IImagine you are going to a zoology conference. The first speaker talks about her 3D model of a 12-foot purple spider that lives in the Arctic. There’s no evidence of their existence, she admits, but it’s a testable hypothesis, and she argues that a mission should be sent to search the Arctic for spiders.
The second speaker has a model of a flying earthworm, but it only flies in caves. There is no evidence for this either, but he asks to search the caves of the world. The third has a model of octopuses on Mars. It confirms that it is testable.
Kudos to zoologists, I’ve never heard of such a conference. But almost all particle physics conferences have sessions like this, except they do it with more math. It has become popular among physicists to invent new particles for which there is no evidence, to publish papers about them, to write more papers about the properties of these particles, and to demand that the hypothesis be tested experimentally. Many of these tests have already been done, and more are being commissioned as we speak. It wastes time and money.
Since the 1980s, physicists have created a whole particle zoo, whose inhabitants have names such as prions, spheromones, dioes, magnetic monopoles, simps, cheeses, lambsillas, axions, flaxes, vents, accelerators, horns, giant magnets, bases, large units, and strings. , fips, branons, skyrmions, chameleons, cuscutons, planckons and sterile neutrinos, to name a few. We even had a (fortunately short-lived) fad of “particles”.
All the experiments looking for those particles came back empty-handed, especially those that searched for the particles that make up dark matter, the kind of matter that supposedly fills the universe and makes itself noticeable through its own gravity. However, we do not know that dark matter is actually made of particles. And even if that were the case, to explain astrophysical observations, one need not know the details of particle behavior. The Large Hadron Collider (LHC) hasn’t seen any of these particles either, although prior to its launch, many theoretical physicists were confident it would see at least a few.
Talk to particle physicists privately, and many of them will admit that they don’t actually believe these particles exist. They justify their action by claiming that it is good practice, or that every now and then someone accidentally comes up with a useful idea for something else. An army of typewriter monkeys can sometimes produce a useful sentence. But is this a good strategy?
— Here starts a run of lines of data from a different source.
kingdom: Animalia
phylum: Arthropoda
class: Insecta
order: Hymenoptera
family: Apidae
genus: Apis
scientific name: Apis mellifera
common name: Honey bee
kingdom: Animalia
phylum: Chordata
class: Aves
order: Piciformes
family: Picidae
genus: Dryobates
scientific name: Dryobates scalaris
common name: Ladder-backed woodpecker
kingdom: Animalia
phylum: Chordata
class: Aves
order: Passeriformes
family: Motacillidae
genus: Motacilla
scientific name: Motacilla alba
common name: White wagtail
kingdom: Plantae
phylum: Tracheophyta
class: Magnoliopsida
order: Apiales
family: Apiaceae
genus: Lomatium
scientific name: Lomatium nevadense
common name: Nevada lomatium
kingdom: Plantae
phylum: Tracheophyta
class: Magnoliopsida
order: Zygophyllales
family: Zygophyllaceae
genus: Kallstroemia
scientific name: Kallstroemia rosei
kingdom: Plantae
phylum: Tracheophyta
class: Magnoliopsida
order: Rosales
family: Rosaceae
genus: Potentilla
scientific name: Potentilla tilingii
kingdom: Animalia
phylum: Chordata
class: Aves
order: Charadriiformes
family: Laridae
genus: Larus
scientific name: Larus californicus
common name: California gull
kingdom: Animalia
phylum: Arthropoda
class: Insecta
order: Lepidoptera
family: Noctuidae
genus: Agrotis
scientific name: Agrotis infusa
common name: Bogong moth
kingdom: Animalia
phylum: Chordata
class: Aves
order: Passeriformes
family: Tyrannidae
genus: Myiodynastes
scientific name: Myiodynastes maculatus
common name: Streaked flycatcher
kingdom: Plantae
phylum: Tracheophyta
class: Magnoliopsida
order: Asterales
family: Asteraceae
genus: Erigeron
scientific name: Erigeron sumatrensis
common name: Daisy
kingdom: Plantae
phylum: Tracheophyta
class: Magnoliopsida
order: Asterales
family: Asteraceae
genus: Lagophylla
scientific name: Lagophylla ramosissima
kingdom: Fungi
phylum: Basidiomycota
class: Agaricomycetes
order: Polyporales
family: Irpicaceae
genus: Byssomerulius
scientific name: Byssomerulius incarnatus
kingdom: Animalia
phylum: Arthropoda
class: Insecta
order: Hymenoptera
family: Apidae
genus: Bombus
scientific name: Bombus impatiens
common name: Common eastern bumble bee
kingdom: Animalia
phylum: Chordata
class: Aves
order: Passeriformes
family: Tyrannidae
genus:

Experimental particle physicists know the problem, and are trying to distance themselves from what their colleagues in theoretical development are doing. At the same time, they take advantage of it, because all those virtual particles are used in grant proposals to justify experiments. And so the empiricists kept their mouths silent, too. This makes people like me, who have left the field – now I’m in astrophysics – the only ones who are able and willing to criticize the situation.
There are many factors that have contributed to this sad decline of particle physics. The problem is partly social: most of the people who work in this field (I used to be one of them) They sincerely believe that the invention of particles is a good measure because it is what they have learned and what all their colleagues are doing.
But I think the biggest contributor to this trend is a misunderstanding Karl Popper’s philosophy The science, which requires, to make the long story short, that a good scientific idea must be refutable. Particle physicists seem to have misunderstood this to mean that any idea that can be refuted is also good science.
In the past, predictions of new particles were correct only when adding them solved a problem with existing theories. For example, the currently accepted theory of elementary particles – Standard Form – does not require new particles; It works fine as is. On the other hand, the Higgs boson was required to solve a problem. The antiparticles predicted by Paul Dirac were also necessary to solve a problem, as were the neutrinos predicted by Wolfgang Pauli. Modern modern particles do not solve any problems.
In some cases, the task of the new particles is to make the theory more aesthetically appealing, but in many cases its purpose is to reconcile statistical anomalies. Every time an anomaly is reported, particle physicists quickly write hundreds of papers on how to interpret new particles for observation. This behavior is so common that they even have a name for it: “ambulance chase,” after the anecdotal strategy of lawyers following ambulances in hopes of finding new clients.
Chasing ambulances is a good strategy to advance one’s career in particle physics. Most of these papers pass peer review and are published because they are not technically wrong. And since ambulance chasers cite each other’s papers, they can each quickly collect hundreds of citations. But it is a bad strategy for scientific progress. After the anomaly disappears, those sheets will become irrelevant.
This procedure of inventing and then eliminating particles has been going on for so long that there are thousands of permanent professors with research groups who make a living from this. It has become a generally accepted practice in the physics community. Nobody even wonders if that makes sense. At least not in public.
I think there are breakthroughs waiting to be made in the foundations of physics. The world needs technological progress more than ever, and now is not the time to be slow to invent molecules, arguing that even a blind chicken sometimes finds a pill. As a former particle physicist, it saddens me to see that this field has become a factory of useless academic papers.
Sabine Hussienfelder is a physicist at the Frankfurt Institute for Advanced Studies in Germany. She is the author of Existential Physics: The World’s Guide to Life’s Biggest Questions and the creator of the YouTube Science Channel Without Gobbledygook.